Tuesday, March 3, 2009

Asleep at the wheel...Newspapers driving off the cliff


In Denver this past week we saw The Rocky Mountain New close it's doors after nearly 150 years in the newspaper business in Colorado (www.rockymountainnews.com). This was a sad day for many, myself included. I grew up with the newspaper and was a carrier for the paper as a young man. My mother was a circulation manager for a community newspaper so our family had a close relationship to papers. I will miss the paper.

The loss of the paper sparked a huge local debate, "what killed the Rocky Mountain News and has hundreds of other newspapers across the nation" struggling to keep their doors open during an age when the business model is changing for the way people get their news, companies advertise and how we communicate in the year 2009 and beyond?

Newspaper people weighed in. Dean Singleton, Publisher of the Denver Post (www.denverpost.com) claimed it was the combination of the Internet and the current recession we find ourselves in, a recession that started in December of 2007.

Local Liberal Boulder based Congressman Jared Polis (www.jaredpolis.com ) claimed it was the "new media" that did the paper in and that losing newspapers is a good thing.

Some media people claim it was www.craigslist.com, www.careers.com, www.cars.com, www.servicemagic.com which drew away the much needed advertising dollars that used to support the newspapers, still others claimed it was bloggers. Scripps Media (the profitable media giant, parent company to the Rocky), CEO Richard A. Boehne blamed all of the above but not surprisingly did he blame his executive team or their actions.

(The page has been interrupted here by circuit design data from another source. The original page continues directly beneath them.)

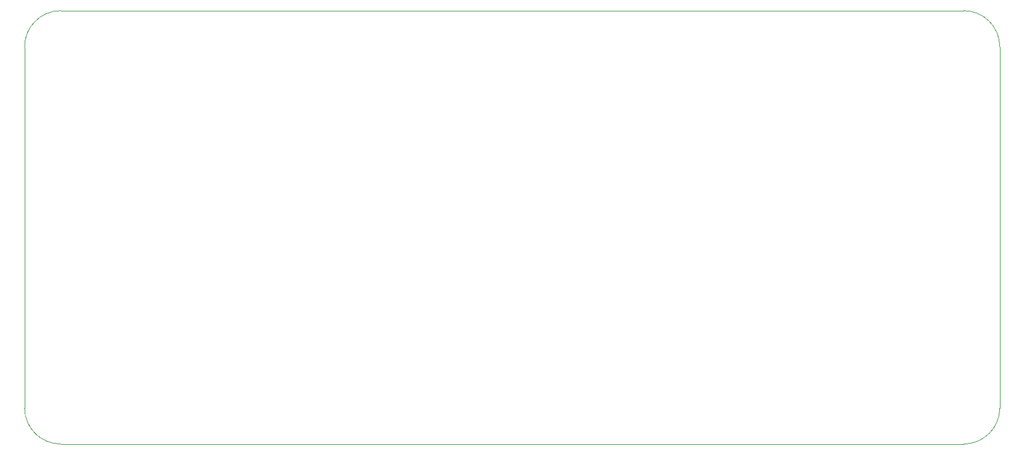
<source format=gm1>
G04 #@! TF.GenerationSoftware,KiCad,Pcbnew,8.0.7*
G04 #@! TF.CreationDate,2025-01-05T11:55:31+01:00*
G04 #@! TF.ProjectId,ADLSC,41444c53-432e-46b6-9963-61645f706362,V1.0*
G04 #@! TF.SameCoordinates,Original*
G04 #@! TF.FileFunction,Profile,NP*
%FSLAX46Y46*%
G04 Gerber Fmt 4.6, Leading zero omitted, Abs format (unit mm)*
G04 Created by KiCad (PCBNEW 8.0.7) date 2025-01-05 11:55:31*
%MOMM*%
%LPD*%
G01*
G04 APERTURE LIST*
G04 #@! TA.AperFunction,Profile*
%ADD10C,0.050000*%
G04 #@! TD*
G04 APERTURE END LIST*
D10*
X5080000Y-60960000D02*
G75*
G02*
X0Y-55880000I0J5080000D01*
G01*
X132080000Y-60960000D02*
X5080000Y-60960000D01*
X0Y-5080000D02*
G75*
G02*
X5080000Y0I5080002J-2D01*
G01*
X0Y-55880000D02*
X0Y-5080000D01*
X137160000Y-55880000D02*
G75*
G02*
X132080000Y-60960000I-5080000J0D01*
G01*
X132080000Y0D02*
G75*
G02*
X137160000Y-5080000I0J-5080000D01*
G01*
X5080000Y0D02*
X132080000Y0D01*
X137160000Y-5080000D02*
X137160000Y-55880000D01*
M02*

</source>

The real people to blame in this case is the executive management team at the Rocky and all the executives at the newspapers across the country. These executives were asleep at the wheel and the bus drove off the cliff. Let me explain.

Craigslist.com, monster.com, cars.com, careers.com, Google ads, Facebook.com and dozens of other online sites gobbled up the revenue that the Rocky (and soon will bulldoze the Post too) needed so bad. Companies started to also question the "pay, spray and pray", method of advertising. Database marketing, direct mail, email and effective Internet marketing now entered the scene.

No one can feel sorry for the newspapers because they had every advantage when the Internet rolled around. The newspapers owned the mind share of the consumers and had the capital to execute against all these upstarts. Reality is the newspaper industry could have created and owned these new sites and monetized them. Sorry to say, the Denver Post, our surviving newspaper, is on the same path as the Rocky unless they figure out a way to sell other services that replace the drain of ads going to other sites.

No one rides a horse to work, no one listens to 8 track tapes, no one milks their own cows and makes their own butter these days. In the modern world, you adapt, evolve and move forward or close your doors. The Rocky was closed because they chose to behave like they did 149 years ago, as a newspaper. The Rocky and other news media giants could sell multi- channel media like search engine optimization services, email marketing, build websites, provide direct mail services, social media and sponsor networks of blogs but that would require them to act like a leads development company, and not just selling ads around the news and not just be a newspaper.

So instead of acting on the loss of their ad revenue, the newspaper executives chose to ignore the new methods of helping their advertisers create new business, they fell asleep at the wheel and did not change their business model. So one can safely say, it was not the Internet, it was not bloggers, or the new media, it was complacency and ignorance of falling asleep at the wheel by not adapting.

No company buys any form of advertising for fun, it has one purpose, to make the cash register ring. There are many new ways to help advertisers make money than just placing an ad in the paper.

Want to know more... call me. Its easier than you think. The technology is here.

Rex@theanalytixgroup.com
303-619-6679

1 comment:

  1. I hadn't seen it phrased just the way you did in your closing paragraphs, but that really sums it up. Hard line ("real world") advertising is far from dead but for me, putting business cards on community bulletin boards is more effective than placing an ad in a newspaper.
    I despise reading a book on a computer, I like a PHYSICAL book. But for reading news stories I prefer to read them on a computer. Less paper to have to toss or recycle!